Wednesday, February 12, 2014

In the Morning I'll Be Gone, by Adrian McKinty


Yes, but will he? And what will be the manner of his going? That's the question hovering over this third entry in the Sean Duffy "Troubles Trilogy". It's not like he has much going for him as the book opens, and there's yet another trap door lying in wait for him before we're too many pages in. Somehow the Catholic Duffy has not managed to make too many friends in the Protestant police force of Northern Ireland. Although the ladies seem like him.


Whatever may happen to Duffy in the course of this book, and I'm not telling, there's a general atmosphere of exile and leavetaking permeating it. It begins at the tail end of 1983, and there's a sense that anyone with any possibility of doing so is getting out. There's America, of course, but why not just take the little hop to Scotland or England? Sean's old girlfriend has, and one of his fellow officers is hoping to. And even in the course of his investigations, Duffy will go back and forth a few times. So why shouldn't he make the move more permanent?

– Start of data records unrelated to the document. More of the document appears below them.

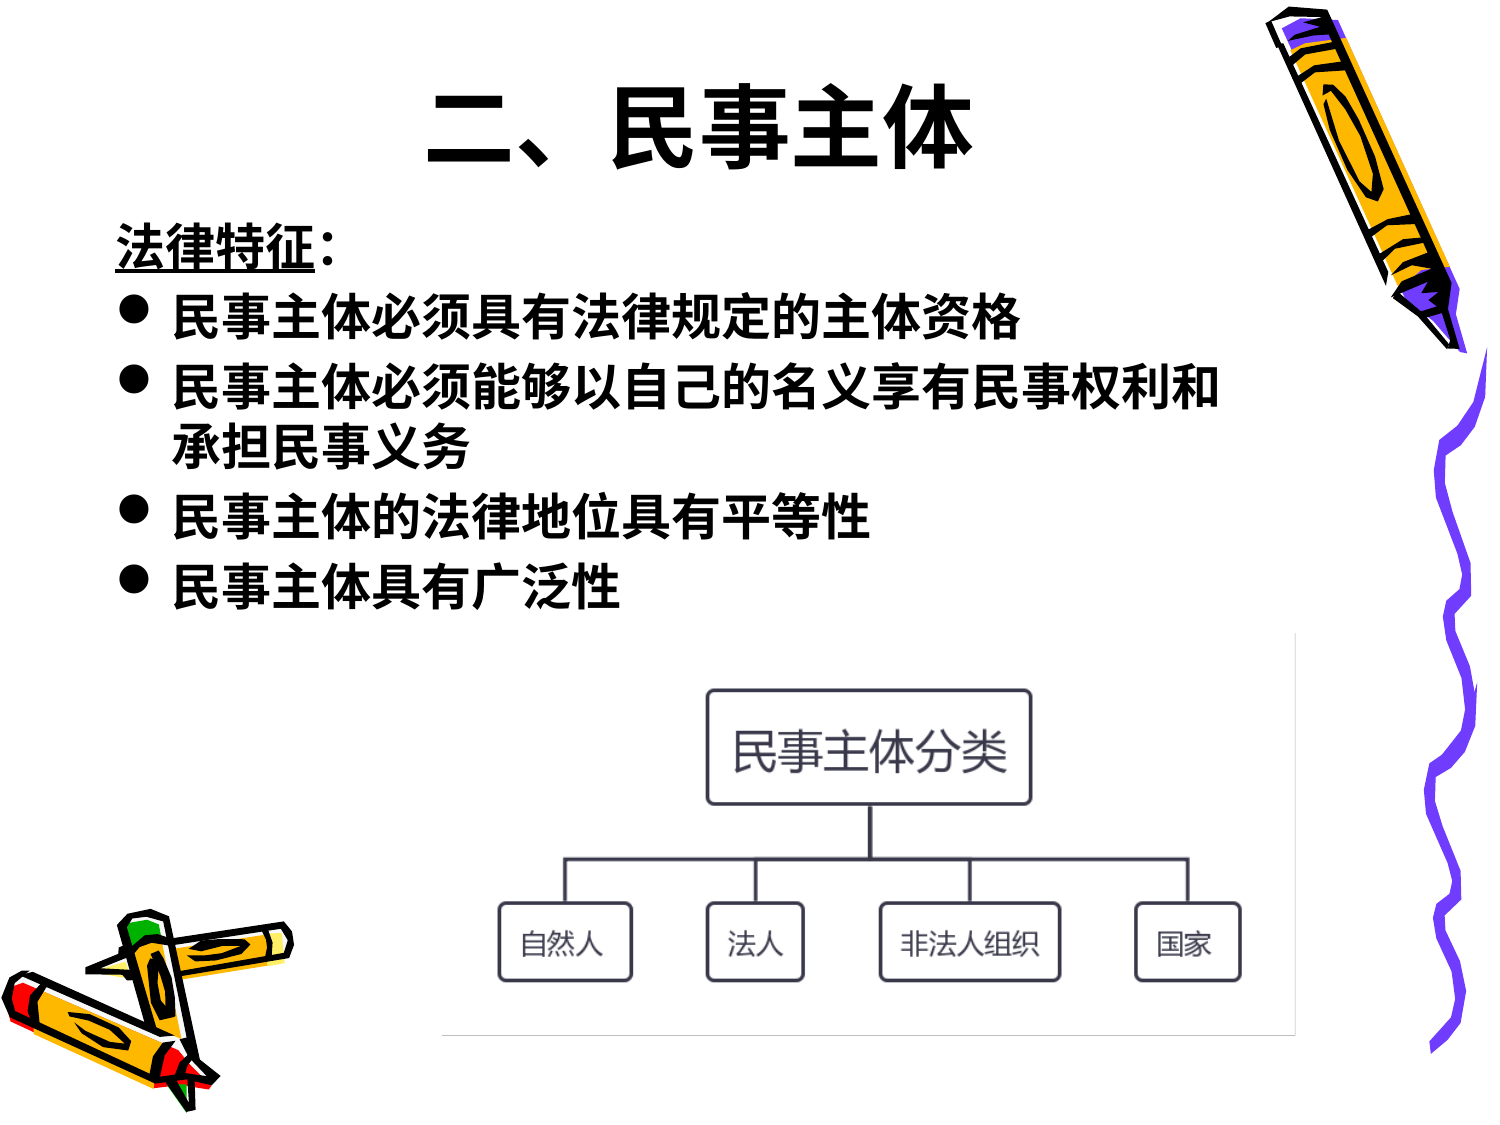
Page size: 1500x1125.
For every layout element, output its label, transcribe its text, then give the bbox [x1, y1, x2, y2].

list 法律特征： 民事主体必须具有法律规定的主体资格 民事主体必须能够以自己的名义享有民事权利和承担民事义务 民事主体的法律地位具有平等性 民事主体具有广泛性 [100, 207, 1284, 657]
title 二、民事主体 [135, 77, 1263, 188]
picture [442, 633, 1300, 1039]
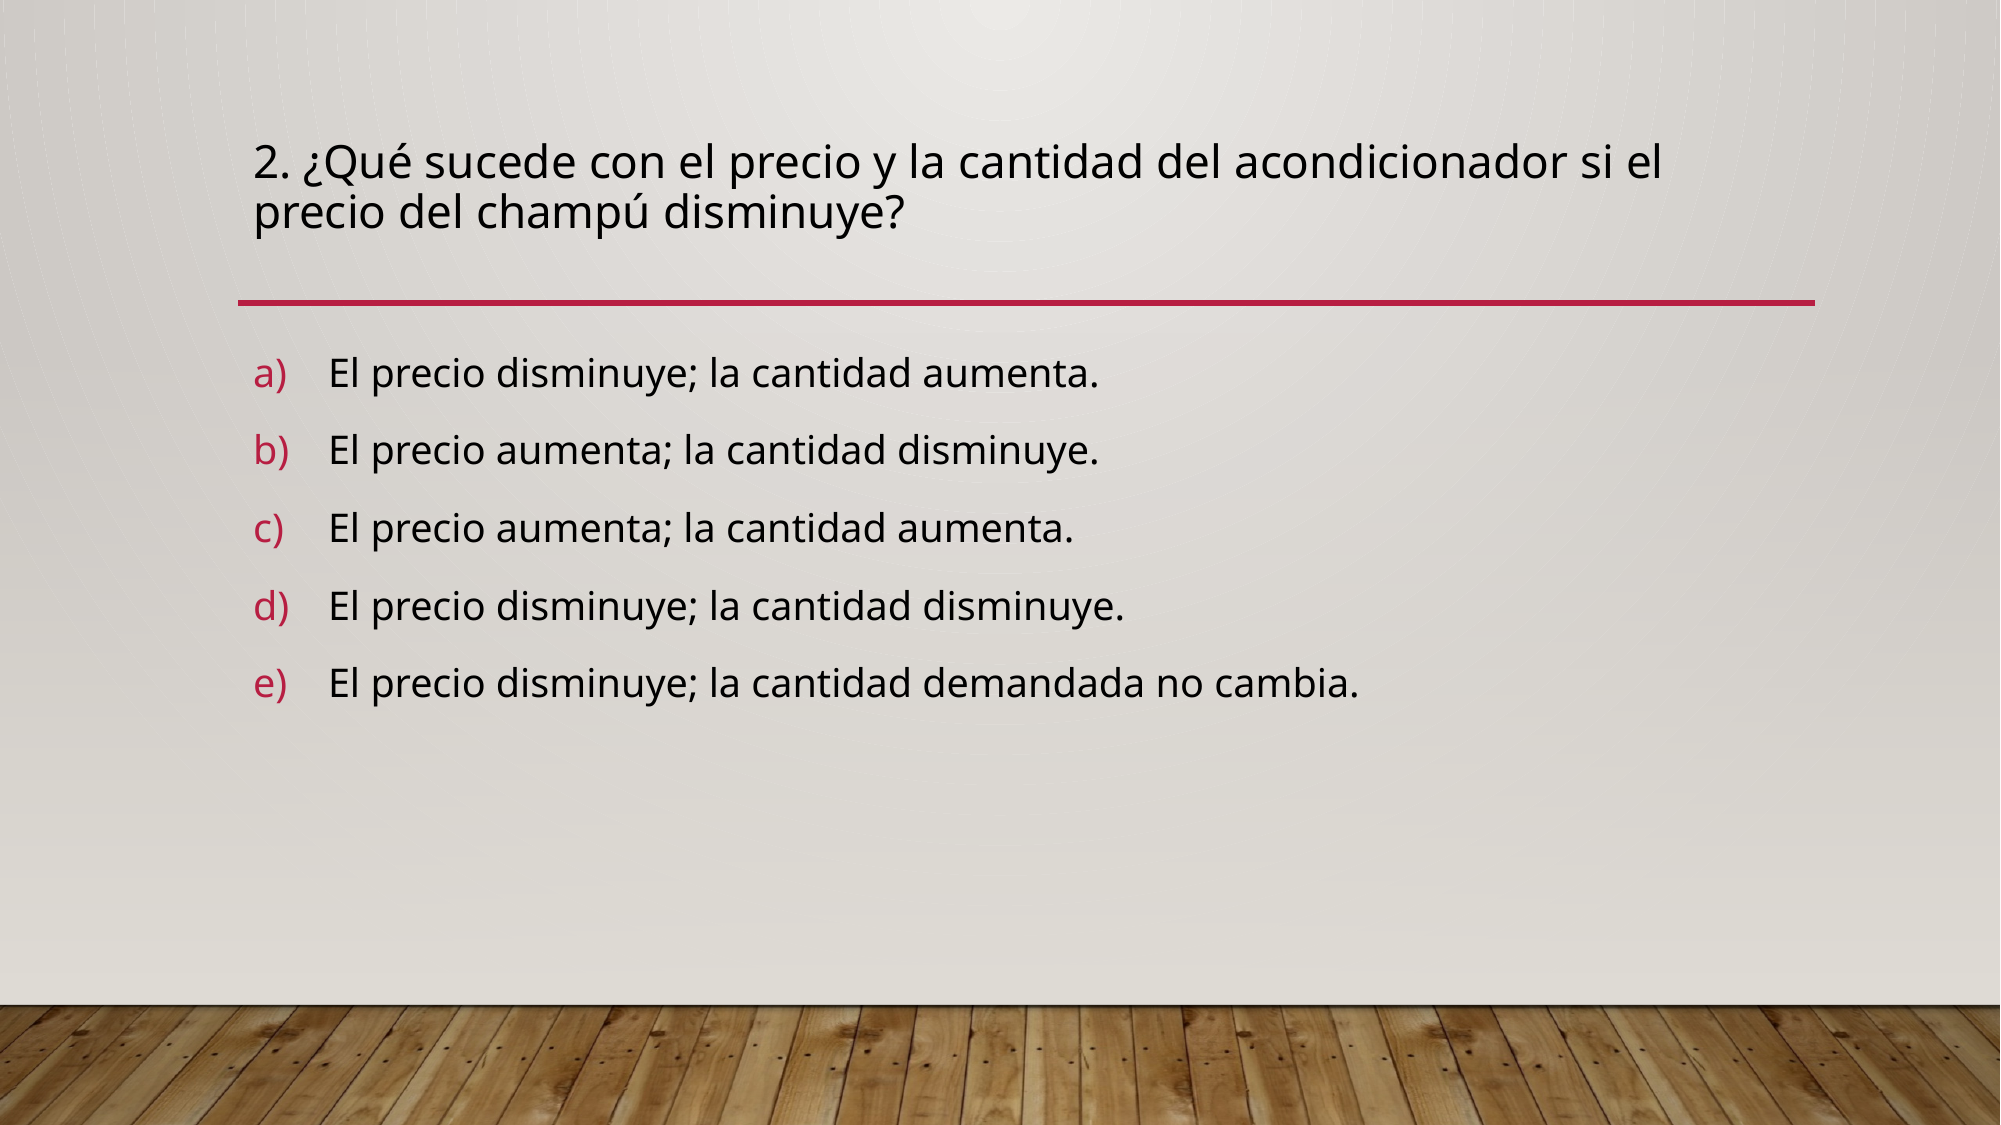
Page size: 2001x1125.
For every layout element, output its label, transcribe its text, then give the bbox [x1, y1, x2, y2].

Luckily for Duffy, the powers that be scoop him up again to put him to use. Luckily, I say, because it becomes clear in the course of this book that Duffy, unoccupied, is at pretty loose ends. So it's a good thing his old school chum Dermot McCann has escaped from the Maze Prison and has cooked up some dastardly plan that somehow Duffy is supposed to stop. In his wanderings, Duffy introduces us to several circles of Northern Irish hell that have somehow escaped us previously, and has the chance to solve a locked room mystery which I hovered near the solution to but never quite reached, or reached just about when I was supposed to.


A pleasure in all of McKinty's books is the quality of the writing, and I was struck in reading this one at what a wide frame of reference he has to draw from. There aren't many mysteries where you'll get a joke featuring Dia de los Muertos, a quote from Ezra Pound, a nod to Mahler in one corner and The Velvet Underground in another. And if you don't get half of the allusions it will be all right (trust me), because the story isn't dependent on your understanding them. These are just the added features. Call them a bonus.